- [Texte de l'exercice]
----------

19 Déc 2015

L’ubiquité frustrante des associés de SEL

Les professionnels libéraux ont la possibilité de constituer des sociétés commerciales sous forme de sociétés d’exercice libéral depuis la loi n° 90-1258 du 31 décembre 1990.
Ces sociétés peuvent prendre les formes suivantes : société à responsabilité limitée (SELARL), société anonyme (SELAFA), société par actions simplifiée (SELAS) ou commandite par actions (SELCA). Leur imposition de plein droit à l’impôt sur les sociétés demeure l’un de leur principal attrait.

D’un point de vue social, nous devons distinguer trois catégories d’associés :
• Les mandataires sociaux qui relèvent du régime général de la Sécurité Sociale à l’exception des gérants majoritaires de SELARL ou les gérants de SELCA
• Tout comme les mandataires sociaux, les associés exerçant leur activité professionnelle avec un lien de subordination relèvent eux aussi du régime général de la Sécurité Sociale
• Quant aux associés exerçant leur activité professionnelle sans lien de subordination, ils relèvent du régime social des travailleurs non salariés.

Ainsi, certains dirigeants auront une double affiliation, comme par exemple le président de SELAS, qui sera socialement un salarié au titre de son mandat de président mais également travailleur non salarié au titre de son activité professionnelle. On aura donc tout intérêt à dissocier la rémunération du mandat social de celle de l’activité professionnelle. Une non-dissociation sera préjudiciable à la société pour le paiement, par exemple, de la taxe sur les salaires.

----------

- [Extrait des données]
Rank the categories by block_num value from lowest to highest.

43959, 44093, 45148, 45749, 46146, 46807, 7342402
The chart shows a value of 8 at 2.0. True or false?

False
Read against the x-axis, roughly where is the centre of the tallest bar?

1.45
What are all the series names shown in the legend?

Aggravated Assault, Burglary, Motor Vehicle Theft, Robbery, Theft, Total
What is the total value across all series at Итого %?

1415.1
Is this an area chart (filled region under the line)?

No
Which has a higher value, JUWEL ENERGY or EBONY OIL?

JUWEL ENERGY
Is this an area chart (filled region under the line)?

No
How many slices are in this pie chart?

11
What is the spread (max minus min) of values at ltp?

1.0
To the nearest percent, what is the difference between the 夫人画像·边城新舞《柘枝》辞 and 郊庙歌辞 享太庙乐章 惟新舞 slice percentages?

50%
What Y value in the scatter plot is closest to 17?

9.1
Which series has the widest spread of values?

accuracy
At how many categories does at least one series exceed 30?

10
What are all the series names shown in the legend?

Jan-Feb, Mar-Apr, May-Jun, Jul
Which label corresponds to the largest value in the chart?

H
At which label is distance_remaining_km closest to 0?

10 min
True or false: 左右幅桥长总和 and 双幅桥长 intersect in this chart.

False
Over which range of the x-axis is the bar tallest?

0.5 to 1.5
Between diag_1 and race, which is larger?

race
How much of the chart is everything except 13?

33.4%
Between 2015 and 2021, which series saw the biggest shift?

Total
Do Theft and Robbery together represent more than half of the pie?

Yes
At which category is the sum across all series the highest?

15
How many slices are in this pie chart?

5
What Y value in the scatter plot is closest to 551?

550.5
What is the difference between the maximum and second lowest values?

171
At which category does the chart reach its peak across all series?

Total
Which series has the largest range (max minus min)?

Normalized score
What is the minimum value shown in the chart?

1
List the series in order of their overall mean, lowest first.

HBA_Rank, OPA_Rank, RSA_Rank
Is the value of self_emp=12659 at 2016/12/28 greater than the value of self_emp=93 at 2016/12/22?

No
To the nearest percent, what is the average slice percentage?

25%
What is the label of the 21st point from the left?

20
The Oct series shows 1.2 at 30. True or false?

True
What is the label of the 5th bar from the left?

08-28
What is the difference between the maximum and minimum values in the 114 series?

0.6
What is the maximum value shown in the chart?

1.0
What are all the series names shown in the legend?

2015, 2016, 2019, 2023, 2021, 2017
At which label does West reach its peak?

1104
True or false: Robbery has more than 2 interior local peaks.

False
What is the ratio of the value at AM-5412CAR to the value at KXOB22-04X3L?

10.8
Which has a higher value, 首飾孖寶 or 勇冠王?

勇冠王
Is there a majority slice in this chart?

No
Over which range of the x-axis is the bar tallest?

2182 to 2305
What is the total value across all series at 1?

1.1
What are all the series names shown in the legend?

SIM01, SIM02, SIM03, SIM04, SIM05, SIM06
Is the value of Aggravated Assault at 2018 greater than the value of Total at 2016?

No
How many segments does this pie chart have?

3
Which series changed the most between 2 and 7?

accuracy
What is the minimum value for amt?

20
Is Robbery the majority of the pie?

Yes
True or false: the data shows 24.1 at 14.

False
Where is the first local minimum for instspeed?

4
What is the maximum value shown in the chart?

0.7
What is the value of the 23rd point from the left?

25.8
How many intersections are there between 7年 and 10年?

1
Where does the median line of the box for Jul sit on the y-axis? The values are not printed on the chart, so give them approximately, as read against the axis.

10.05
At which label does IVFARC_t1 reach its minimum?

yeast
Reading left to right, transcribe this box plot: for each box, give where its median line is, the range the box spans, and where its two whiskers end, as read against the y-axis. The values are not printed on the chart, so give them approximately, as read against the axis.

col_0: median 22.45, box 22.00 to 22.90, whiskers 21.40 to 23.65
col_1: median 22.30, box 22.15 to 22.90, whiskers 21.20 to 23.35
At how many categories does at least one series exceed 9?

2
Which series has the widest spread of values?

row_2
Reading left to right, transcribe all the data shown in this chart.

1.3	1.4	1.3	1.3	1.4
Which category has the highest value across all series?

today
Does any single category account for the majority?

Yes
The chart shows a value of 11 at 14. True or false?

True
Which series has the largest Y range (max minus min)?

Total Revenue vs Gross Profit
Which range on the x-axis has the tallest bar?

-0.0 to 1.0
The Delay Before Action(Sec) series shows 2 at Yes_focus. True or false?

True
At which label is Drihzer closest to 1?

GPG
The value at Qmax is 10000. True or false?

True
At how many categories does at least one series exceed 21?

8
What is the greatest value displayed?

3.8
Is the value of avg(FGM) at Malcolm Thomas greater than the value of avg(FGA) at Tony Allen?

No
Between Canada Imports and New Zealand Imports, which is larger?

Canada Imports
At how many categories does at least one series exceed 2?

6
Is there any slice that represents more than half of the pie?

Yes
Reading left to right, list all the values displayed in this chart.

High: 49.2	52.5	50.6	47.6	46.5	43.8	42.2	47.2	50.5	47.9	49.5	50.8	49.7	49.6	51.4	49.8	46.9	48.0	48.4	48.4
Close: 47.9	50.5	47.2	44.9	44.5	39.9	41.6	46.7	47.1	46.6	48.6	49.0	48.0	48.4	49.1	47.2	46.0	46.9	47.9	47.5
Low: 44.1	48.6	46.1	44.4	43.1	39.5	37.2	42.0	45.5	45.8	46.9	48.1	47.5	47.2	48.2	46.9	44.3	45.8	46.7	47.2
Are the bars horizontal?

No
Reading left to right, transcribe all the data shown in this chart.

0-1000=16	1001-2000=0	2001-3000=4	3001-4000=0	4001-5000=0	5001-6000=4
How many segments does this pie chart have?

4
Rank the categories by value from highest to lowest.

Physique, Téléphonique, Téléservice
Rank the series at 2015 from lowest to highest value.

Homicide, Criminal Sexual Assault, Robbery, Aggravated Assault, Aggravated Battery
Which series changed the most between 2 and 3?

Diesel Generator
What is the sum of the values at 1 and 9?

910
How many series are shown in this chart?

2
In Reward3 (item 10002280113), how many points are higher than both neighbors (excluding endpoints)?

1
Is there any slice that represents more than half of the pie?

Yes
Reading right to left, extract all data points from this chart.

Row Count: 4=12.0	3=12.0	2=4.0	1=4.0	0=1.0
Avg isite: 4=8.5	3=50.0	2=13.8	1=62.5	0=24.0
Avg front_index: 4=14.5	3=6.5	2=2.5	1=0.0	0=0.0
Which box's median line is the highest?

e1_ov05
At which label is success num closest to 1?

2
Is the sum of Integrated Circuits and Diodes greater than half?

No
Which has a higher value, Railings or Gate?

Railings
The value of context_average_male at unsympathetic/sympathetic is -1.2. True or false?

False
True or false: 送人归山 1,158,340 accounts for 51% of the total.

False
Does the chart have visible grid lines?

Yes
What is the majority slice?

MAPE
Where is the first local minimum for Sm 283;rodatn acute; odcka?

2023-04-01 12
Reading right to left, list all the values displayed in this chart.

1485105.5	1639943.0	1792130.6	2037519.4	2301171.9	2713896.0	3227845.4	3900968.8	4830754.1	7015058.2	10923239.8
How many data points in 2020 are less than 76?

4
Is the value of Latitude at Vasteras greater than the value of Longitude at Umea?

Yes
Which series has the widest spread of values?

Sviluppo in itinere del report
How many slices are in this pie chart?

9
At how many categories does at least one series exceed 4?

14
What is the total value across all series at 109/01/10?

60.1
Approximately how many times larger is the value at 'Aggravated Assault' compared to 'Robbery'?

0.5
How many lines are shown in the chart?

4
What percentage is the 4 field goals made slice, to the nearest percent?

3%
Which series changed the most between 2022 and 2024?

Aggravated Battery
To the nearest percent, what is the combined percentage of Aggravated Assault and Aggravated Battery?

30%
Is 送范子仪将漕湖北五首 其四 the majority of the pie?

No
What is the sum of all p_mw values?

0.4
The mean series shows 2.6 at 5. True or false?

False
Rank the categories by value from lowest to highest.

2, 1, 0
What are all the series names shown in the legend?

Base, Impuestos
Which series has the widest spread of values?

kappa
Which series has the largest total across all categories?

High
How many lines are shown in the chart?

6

----------

- [Consigne 1] Dans le texte sur les sociétés d'exercice libéral, résumez en deux phrases le paragraphe qui commence par « Ainsi, certains dirigeants » en conservant ses informations essentielles.
- [Consigne 2] D'après le texte sur les sociétés d'exercice libéral, quelle loi permet aux professionnels libéraux de constituer ces sociétés ?
- [Consigne 3] Prolongez le texte sur les sociétés d'exercice libéral en reprenant après sa dernière phrase.

- [Votre réponse 1] Certains dirigeants relèvent de deux régimes : le président de SELAS, par exemple, est salarié au titre de son mandat et travailleur non salarié au titre de son activité professionnelle. Il faut donc séparer la rémunération du mandat social de celle de l'activité professionnelle, sans quoi la société est pénalisée, notamment pour le paiement de la taxe sur les salaires.

- [Votre réponse 2] La loi n° 90-1258 du 31 décembre 1990.

- [Votre réponse 3]
Mais d’un point de vue fiscal, la situation est toute autre. En effet deux réponses ministérielles (Cousin du 16 septembre 1996 et Lamour du 15 août 2006) précisent que l’associé d’une SEL n’exerce pas une activité indépendante, quel que soit son statut social.

Ainsi, les associés de sociétés d’exercice libéral (SEL), en l’absence de lien de subordination, et seulement eux, possèdent un certain don d’ubiquité. En effet, au plan social, ils sont affiliés au régime des non-salariés pour leur activité au sein de la société ; mais au plan fiscal, leur rémunération est soumise au régime des salaires.
Cette dichotomie entre le statut social et le statut fiscal a fait l’objet de plusieurs questions aux ministres. Celles-ci sont restées, à ce jour, sans réponse.

Mais cette contradiction a-t-elle des conséquences ? Est-ce grave docteur ?

D’un point de vue fiscal, cette contradiction emporte de nombreuses conséquences en matière notamment d’ISF, de CVAE, de TVA, de taxe sur les salaires, de taux de CSG sur les dividendes….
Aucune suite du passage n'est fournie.